Bitcoin edges higher as Trump escalates Iran threats and Fed cut odds collapse

Bitcoin rose about 3% to trade near $71,000 after President Donald Trump issued renewed threats against Iran over the Strait of Hormuz, while oil prices retraced from intraday highs. Brent crude was around $88.87 per barrel after spiking as high as nearly $120 amid Middle East conflict concerns. Market expectations for a Federal Reserve rate cut have collapsed — the CME FedWatch Tool showed odds for a 25bp cut fell from ~20% a month ago to roughly 0.6% — leaving crypto markets rangebound. Analysts note BTC has shifted from January’s directional volatility into sideways consolidation as traders wait for Fed clarity. On-chain and derivatives flows show material activity: Arkham reported the Winklevoss twins moved roughly $130M in BTC to Gemini hot wallets, suggesting potential sell-side positioning, while CoinGlass estimated about $359M in crypto derivatives liquidations during recent consolidation. Bitunix highlighted concentrated short-liquidation zones near $70k–$74k and leveraged-long liquidity clustered near $65k–$66k. Key takeaways for traders: Bitcoin remains in a liquidity-driven range with upside capped until macro (Fed) clarity or a decisive geopolitical development; watch oil prices, Fed announcements (Mar 18), and large whale transfers for short-term directional triggers.
Neutral
The article describes mixed drivers: geopolitical escalation (Trump threats to Iran) which can create risk-off flows and push crypto higher as a perceived alternative or create volatility, while collapsing Fed rate-cut odds remove an explicit macro tailwind for risk assets. Current data indicate Bitcoin is rangebound with consolidation around $65k–$74k and substantial liquidity clusters; large transfers by the Winklevoss twins to hot wallets imply potential sell-side pressure. Historical parallels: past geopolitical shocks have produced short-lived spikes in volatility and temporary BTC rallies or draws depending on liquidity and risk sentiment (e.g., 2022–2023 Middle East episodes produced short squeezes but no sustained breakout without macro easing).

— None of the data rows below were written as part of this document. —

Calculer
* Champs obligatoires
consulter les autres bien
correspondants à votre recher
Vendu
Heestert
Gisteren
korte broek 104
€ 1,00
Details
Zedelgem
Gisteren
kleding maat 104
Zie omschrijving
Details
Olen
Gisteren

Short-term impact: neutral-to-mixed — traders should expect heightened volatility and liquidity-driven moves rather than clear trend continuation; key immediate catalysts are oil price moves, Fed decision on Mar 18, and sizable on-chain transfers. Long-term impact: bearish macro catalysts (sustained Fed tightening or absence of easing) can limit the risk-asset rally, while prolonged geopolitical disruption could intermittently support BTC as a non-correlated asset. For trading: use liquidity zones ($65k–$66k for leveraged long vulnerability; $70k–$74k for short-liquidation squeezes) to size entries, set tight risk controls around whale movement, and monitor macro calendar for directional resolution.